AR attributes; CLIL topics; CLIL AR textbooks; primary school; situated learning framework


This study tackles the possibilities of using cutting-edge technologies on the basis of the existing teaching materials. The theoretical basis used as the framework for this paper is twofold. We first draw on the postulates of the situated learning theory as the overarching theoretical framework. Moreover, we look at the possibilities of the usage of augmented reality (AR), as the now widely accessible technology, combined with the textbook as the primary English as a foreign language (EFL) teaching material. For the mentioned purposes we analyse the pictures contained in the selected textbooks to establish if they meet the criteria necessary for presentation by means of the AR technology. Even though the textbook is not necessarily the teaching material that has been designed for situated learning, we believe that the path we have chosen presents the first step towards a more inclusive usage of AR as a cognitively more easily accessible means of presenting the teaching material. In line with this, AR presentations can be used to envisage and create situations eligible for situated learning, taking into consideration the benefits of the physical or virtual context and based on the task-based approach to foreign language learning. Finally, to create a setting for our study, we investigate the augmented reality technology usage for EFL in the context of the recommended content and language integrated learning (CLIL) approach, merging the topics from the English language and Science subjects and focusing on early English language learning (grades 1-4; ages 6-10).

Situated learning   

The theory of situated learning focuses on the “situated character of human understanding and communication” (Lave & Wenger, 1991, p. 14), stressing that the best form of learning and instruction is realized in the situational context (or, we add, a simulation thereof) in which the learned materials and skills are to be further utilized, as well as the sociocultural context as a milieu particularly relevant for foreign language learning. We stress simulation as a link that can be realized by means of modern technologies, such as the augmented reality technologies, to recreate the desired real-life context in the situation of formal instruction. In this paper we focus on English language learning integrated with Science in primary education. Within the situated learning theory, the physical context presents itself as the decisive factor in learning English as a foreign language in the institutional setting as research has shown that the presence of physical context induces foreign language learning (Cergol, 2007).

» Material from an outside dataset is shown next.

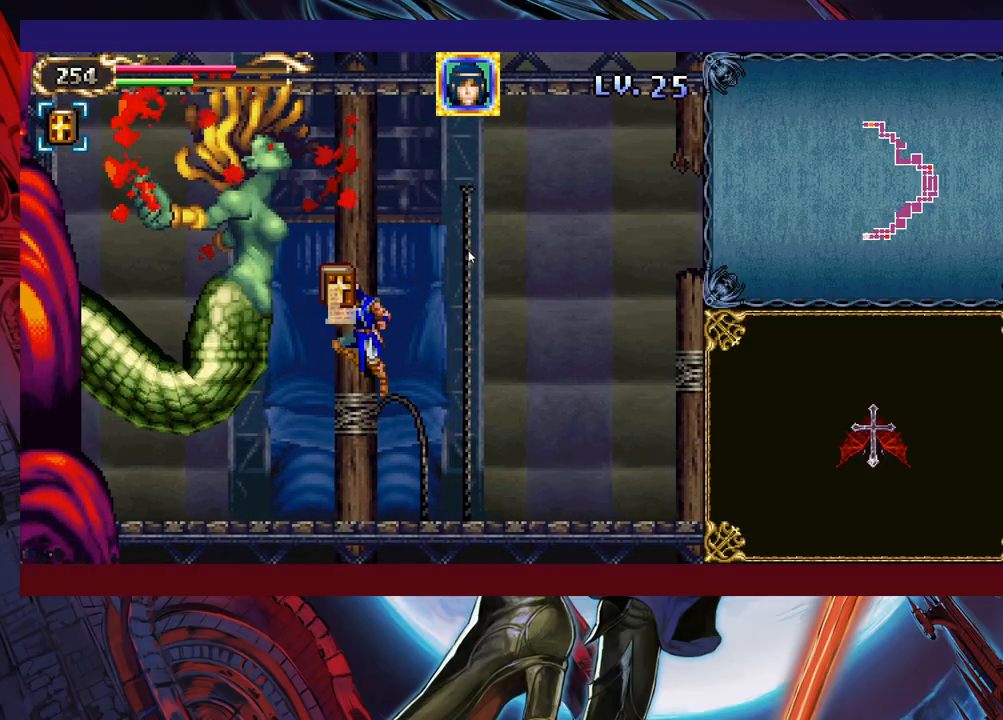
{"buttons": [], "left_stick": "right", "events": [[67, "X", "up"], [67, "left_stick", "up-right"], [117, "left_stick", "right"]]}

One approach that is in line with the situated learning theory in foreign language learning is the task-based approach. Tasks are defined as “classroom activities in which learners use language ‘pragmatically’, that is, ‘to do things’ with the overriding aim of learning language” (Bygate, 2015, p. 1). Along those lines task-based language teaching is defined as the approach to second language acquisition and learning in which tasks are viewed as critical activities yielding language acquisition and learning (Ellis, 2003). It is believed that this approach induces incidental language acquisition as the students focus on the task they are required to perform while they use the target language as a tool rather than the target itself (Ellis, Skehan, Shaofeng, Natsuko, & Lambert, 2020). Task-based activities realized by means of AR technology in which virtual elements are superposed onto the real-life context may be the future of technologically enhanced classroom learning.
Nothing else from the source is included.